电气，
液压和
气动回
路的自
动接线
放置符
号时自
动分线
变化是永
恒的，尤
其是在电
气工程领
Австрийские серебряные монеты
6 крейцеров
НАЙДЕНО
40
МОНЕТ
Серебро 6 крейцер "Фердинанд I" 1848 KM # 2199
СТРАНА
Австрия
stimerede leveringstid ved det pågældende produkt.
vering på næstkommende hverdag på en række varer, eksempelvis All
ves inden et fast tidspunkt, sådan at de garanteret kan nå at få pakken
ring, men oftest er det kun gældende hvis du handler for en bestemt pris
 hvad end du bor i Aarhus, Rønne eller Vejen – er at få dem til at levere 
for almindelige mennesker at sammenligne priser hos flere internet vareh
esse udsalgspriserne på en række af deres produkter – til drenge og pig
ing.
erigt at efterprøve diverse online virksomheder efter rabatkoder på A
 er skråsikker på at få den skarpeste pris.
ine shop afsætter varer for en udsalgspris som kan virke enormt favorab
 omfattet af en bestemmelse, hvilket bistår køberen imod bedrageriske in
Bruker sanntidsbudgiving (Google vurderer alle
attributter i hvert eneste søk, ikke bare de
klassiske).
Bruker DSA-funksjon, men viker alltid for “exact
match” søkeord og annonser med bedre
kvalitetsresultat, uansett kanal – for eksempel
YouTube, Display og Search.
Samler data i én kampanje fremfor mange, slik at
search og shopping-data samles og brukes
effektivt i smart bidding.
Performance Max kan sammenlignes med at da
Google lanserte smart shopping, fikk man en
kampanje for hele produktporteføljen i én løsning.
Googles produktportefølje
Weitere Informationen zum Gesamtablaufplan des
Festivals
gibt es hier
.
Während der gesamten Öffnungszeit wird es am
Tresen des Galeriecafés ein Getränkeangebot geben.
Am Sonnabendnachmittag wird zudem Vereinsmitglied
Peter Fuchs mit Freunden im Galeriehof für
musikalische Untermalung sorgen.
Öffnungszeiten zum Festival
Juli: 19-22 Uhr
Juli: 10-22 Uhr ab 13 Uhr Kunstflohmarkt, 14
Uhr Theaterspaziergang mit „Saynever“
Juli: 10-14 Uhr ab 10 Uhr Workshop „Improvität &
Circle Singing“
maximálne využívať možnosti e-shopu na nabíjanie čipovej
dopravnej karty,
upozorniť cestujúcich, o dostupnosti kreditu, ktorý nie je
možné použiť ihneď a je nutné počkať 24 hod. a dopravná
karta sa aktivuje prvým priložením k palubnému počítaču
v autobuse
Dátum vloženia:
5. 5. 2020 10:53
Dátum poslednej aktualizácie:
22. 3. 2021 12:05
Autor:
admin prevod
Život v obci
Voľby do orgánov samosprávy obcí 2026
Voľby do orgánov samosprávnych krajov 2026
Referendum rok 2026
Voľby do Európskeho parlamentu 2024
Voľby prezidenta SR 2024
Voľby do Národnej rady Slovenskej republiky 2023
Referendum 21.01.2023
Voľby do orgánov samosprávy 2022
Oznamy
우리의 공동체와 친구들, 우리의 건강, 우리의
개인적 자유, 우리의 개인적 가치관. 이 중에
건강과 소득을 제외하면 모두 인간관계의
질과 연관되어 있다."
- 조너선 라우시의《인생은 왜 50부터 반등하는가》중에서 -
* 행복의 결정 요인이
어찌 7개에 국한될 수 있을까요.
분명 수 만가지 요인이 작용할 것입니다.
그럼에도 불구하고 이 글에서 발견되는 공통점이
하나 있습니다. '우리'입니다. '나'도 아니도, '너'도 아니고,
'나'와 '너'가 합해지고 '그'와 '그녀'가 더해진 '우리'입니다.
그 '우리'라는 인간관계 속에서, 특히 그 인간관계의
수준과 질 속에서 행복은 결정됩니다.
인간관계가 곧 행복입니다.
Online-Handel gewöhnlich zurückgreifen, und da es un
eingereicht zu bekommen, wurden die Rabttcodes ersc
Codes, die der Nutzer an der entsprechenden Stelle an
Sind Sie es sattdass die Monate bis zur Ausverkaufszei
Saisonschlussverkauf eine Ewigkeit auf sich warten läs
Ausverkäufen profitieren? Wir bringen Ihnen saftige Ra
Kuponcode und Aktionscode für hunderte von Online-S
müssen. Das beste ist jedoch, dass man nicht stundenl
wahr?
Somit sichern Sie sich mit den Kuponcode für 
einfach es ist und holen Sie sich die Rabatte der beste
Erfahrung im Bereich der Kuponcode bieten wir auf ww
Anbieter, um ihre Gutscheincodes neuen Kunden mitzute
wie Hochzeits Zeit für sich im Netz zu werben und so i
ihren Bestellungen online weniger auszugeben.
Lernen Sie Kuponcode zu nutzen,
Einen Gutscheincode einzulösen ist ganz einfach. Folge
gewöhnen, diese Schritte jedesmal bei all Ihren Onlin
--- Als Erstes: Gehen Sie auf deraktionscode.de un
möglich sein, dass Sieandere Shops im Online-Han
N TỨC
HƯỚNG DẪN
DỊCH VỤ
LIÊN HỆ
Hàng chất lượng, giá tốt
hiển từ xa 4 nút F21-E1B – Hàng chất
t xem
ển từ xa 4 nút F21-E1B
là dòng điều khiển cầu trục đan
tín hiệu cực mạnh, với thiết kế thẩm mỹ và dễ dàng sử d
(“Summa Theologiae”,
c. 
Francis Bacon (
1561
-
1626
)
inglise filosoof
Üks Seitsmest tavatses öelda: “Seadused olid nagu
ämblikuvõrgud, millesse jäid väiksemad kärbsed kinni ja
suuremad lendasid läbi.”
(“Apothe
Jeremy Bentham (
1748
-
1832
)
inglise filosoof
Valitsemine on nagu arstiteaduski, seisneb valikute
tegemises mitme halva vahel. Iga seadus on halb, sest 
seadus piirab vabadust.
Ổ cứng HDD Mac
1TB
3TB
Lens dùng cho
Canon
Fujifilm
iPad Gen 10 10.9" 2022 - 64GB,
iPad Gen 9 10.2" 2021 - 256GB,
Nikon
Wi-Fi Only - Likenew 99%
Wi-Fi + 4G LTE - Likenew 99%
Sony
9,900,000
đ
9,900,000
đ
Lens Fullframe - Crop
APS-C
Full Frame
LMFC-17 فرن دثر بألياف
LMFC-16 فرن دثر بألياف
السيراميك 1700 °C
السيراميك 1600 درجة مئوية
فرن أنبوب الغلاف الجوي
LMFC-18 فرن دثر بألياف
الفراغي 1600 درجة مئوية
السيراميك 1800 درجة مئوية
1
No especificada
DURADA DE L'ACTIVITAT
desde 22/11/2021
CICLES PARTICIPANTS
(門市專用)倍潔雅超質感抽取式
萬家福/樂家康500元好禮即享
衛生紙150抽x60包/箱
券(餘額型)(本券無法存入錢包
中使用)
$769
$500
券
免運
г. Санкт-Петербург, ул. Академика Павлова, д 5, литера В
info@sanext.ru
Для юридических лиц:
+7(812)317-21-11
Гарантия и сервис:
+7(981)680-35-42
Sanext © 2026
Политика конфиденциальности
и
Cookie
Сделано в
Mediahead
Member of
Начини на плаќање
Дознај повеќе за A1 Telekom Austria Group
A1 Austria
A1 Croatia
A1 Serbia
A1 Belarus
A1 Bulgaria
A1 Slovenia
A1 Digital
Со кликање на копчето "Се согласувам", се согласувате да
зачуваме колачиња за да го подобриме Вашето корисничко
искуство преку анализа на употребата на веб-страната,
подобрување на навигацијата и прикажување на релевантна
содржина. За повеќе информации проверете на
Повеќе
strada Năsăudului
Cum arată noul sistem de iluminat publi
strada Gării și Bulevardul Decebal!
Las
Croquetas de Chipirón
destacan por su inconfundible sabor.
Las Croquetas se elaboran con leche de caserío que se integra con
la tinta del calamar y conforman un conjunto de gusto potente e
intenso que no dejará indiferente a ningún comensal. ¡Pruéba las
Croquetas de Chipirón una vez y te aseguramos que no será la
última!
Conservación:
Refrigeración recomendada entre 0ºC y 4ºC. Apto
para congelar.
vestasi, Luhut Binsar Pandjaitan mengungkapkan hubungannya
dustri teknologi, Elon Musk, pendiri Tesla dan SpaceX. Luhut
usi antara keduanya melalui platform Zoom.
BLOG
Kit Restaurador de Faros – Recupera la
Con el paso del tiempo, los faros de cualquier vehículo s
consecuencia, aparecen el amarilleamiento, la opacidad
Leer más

******

● PROBLEM DESCRIPTION:
Could you transcribe the entries above word for word, from the line with "ihren Bestellungen online weniger auszugeben." down to the line with "No especificada", keeping both?

● SOLUTION FOR THIS TASK:
ihren Bestellungen online weniger auszugeben.
Lernen Sie Kuponcode zu nutzen,
Einen Gutscheincode einzulösen ist ganz einfach. Folge
gewöhnen, diese Schritte jedesmal bei all Ihren Onlin
--- Als Erstes: Gehen Sie auf deraktionscode.de un
möglich sein, dass Sieandere Shops im Online-Han
N TỨC
HƯỚNG DẪN
DỊCH VỤ
LIÊN HỆ
Hàng chất lượng, giá tốt
hiển từ xa 4 nút F21-E1B – Hàng chất
t xem
ển từ xa 4 nút F21-E1B
là dòng điều khiển cầu trục đan
tín hiệu cực mạnh, với thiết kế thẩm mỹ và dễ dàng sử d
(“Summa Theologiae”,
c. 
Francis Bacon (
1561
-
1626
)
inglise filosoof
Üks Seitsmest tavatses öelda: “Seadused olid nagu
ämblikuvõrgud, millesse jäid väiksemad kärbsed kinni ja
suuremad lendasid läbi.”
(“Apothe
Jeremy Bentham (
1748
-
1832
)
inglise filosoof
Valitsemine on nagu arstiteaduski, seisneb valikute
tegemises mitme halva vahel. Iga seadus on halb, sest 
seadus piirab vabadust.
Ổ cứng HDD Mac
1TB
3TB
Lens dùng cho
Canon
Fujifilm
iPad Gen 10 10.9" 2022 - 64GB,
iPad Gen 9 10.2" 2021 - 256GB,
Nikon
Wi-Fi Only - Likenew 99%
Wi-Fi + 4G LTE - Likenew 99%
Sony
9,900,000
đ
9,900,000
đ
Lens Fullframe - Crop
APS-C
Full Frame
LMFC-17 فرن دثر بألياف
LMFC-16 فرن دثر بألياف
السيراميك 1700 °C
السيراميك 1600 درجة مئوية
فرن أنبوب الغلاف الجوي
LMFC-18 فرن دثر بألياف
الفراغي 1600 درجة مئوية
السيراميك 1800 درجة مئوية
1
No especificada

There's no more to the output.